__What to work on__
Reproduce every line of the saved data entries below word for word, leaving out the pictures.

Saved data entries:
_____

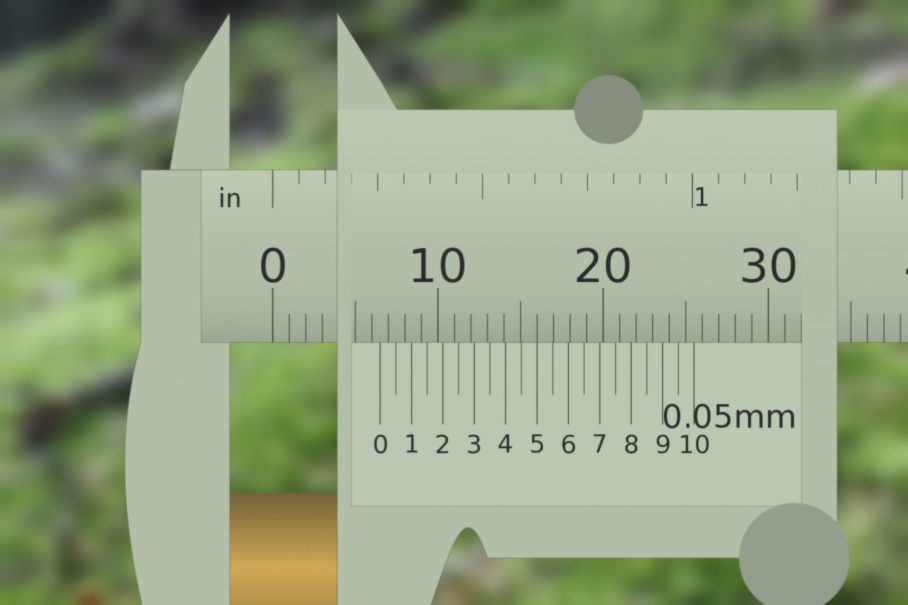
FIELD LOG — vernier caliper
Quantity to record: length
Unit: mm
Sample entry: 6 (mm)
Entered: 6.5 (mm)
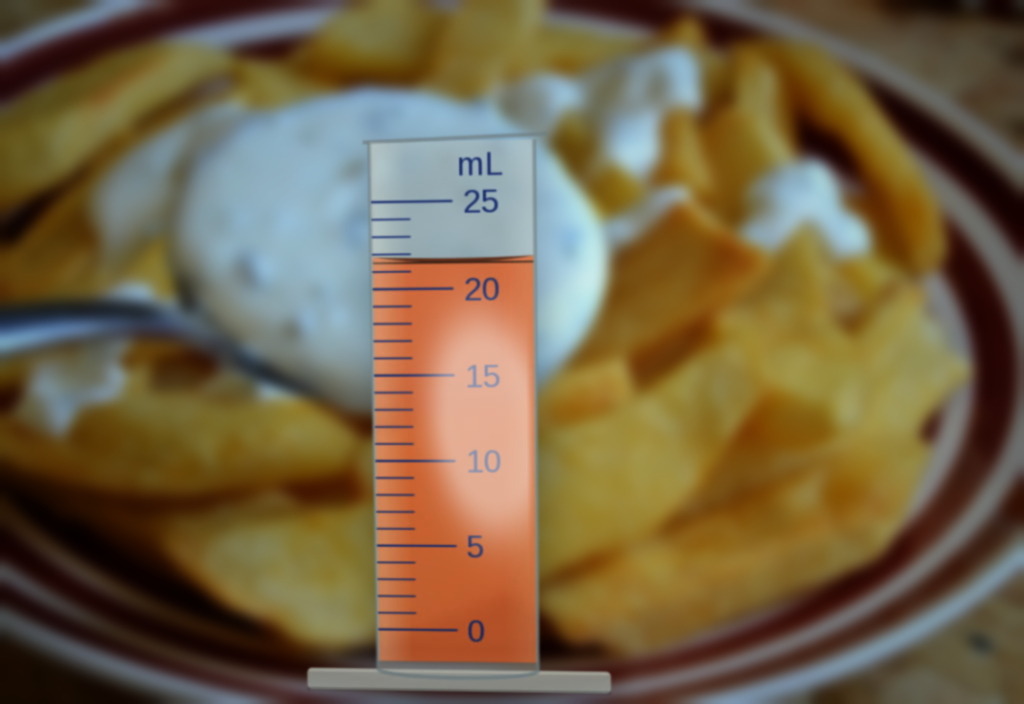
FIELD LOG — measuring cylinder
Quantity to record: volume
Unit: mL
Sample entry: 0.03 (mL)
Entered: 21.5 (mL)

_____

__Output for this exercise__
FIELD LOG — vernier caliper
Quantity to record: length
Unit: mm
Sample entry: 6 (mm)
Entered: 6.5 (mm)
FIELD LOG — measuring cylinder
Quantity to record: volume
Unit: mL
Sample entry: 0.03 (mL)
Entered: 21.5 (mL)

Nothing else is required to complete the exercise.